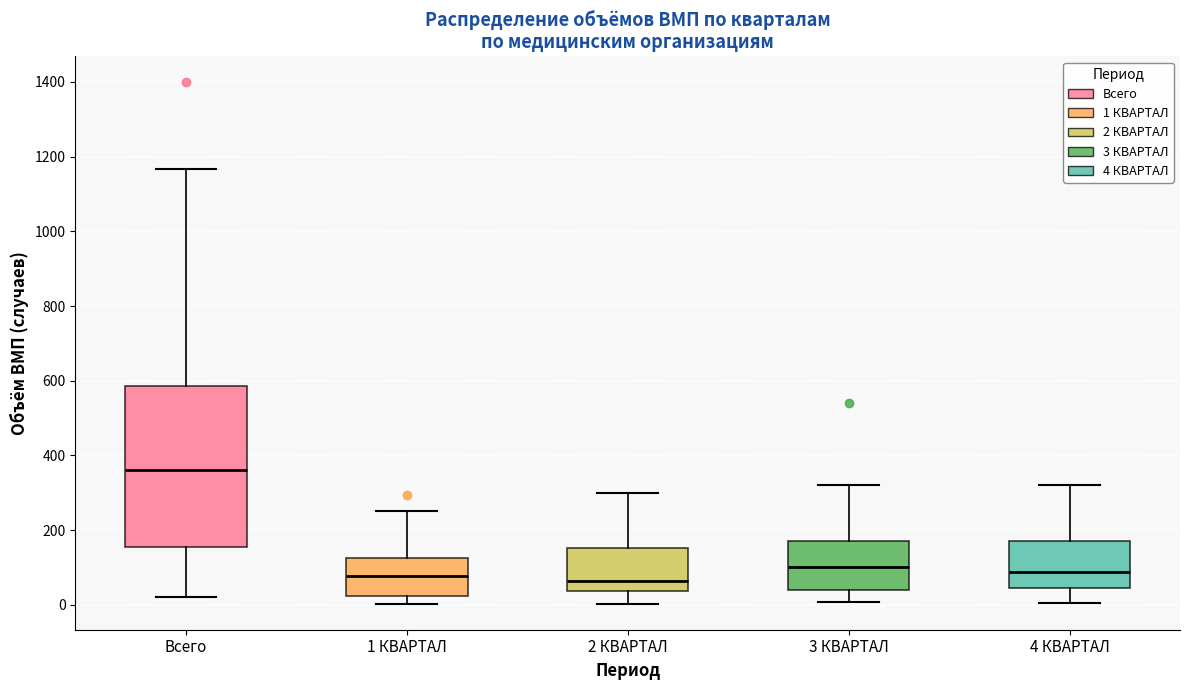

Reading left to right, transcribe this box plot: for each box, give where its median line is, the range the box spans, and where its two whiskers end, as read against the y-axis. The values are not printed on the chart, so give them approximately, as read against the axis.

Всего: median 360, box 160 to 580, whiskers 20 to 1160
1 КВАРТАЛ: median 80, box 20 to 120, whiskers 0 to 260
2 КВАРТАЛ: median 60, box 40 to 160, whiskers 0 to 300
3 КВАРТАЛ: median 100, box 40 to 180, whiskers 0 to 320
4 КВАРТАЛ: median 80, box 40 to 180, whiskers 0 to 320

# # # #

> [Your task] Return, without any change, the lines of the listing from the line with "Всего: median 360, box" through the last line of the listing.

> [Task response]
Всего: median 360, box 160 to 580, whiskers 20 to 1160
1 КВАРТАЛ: median 80, box 20 to 120, whiskers 0 to 260
2 КВАРТАЛ: median 60, box 40 to 160, whiskers 0 to 300
3 КВАРТАЛ: median 100, box 40 to 180, whiskers 0 to 320
4 КВАРТАЛ: median 80, box 40 to 180, whiskers 0 to 320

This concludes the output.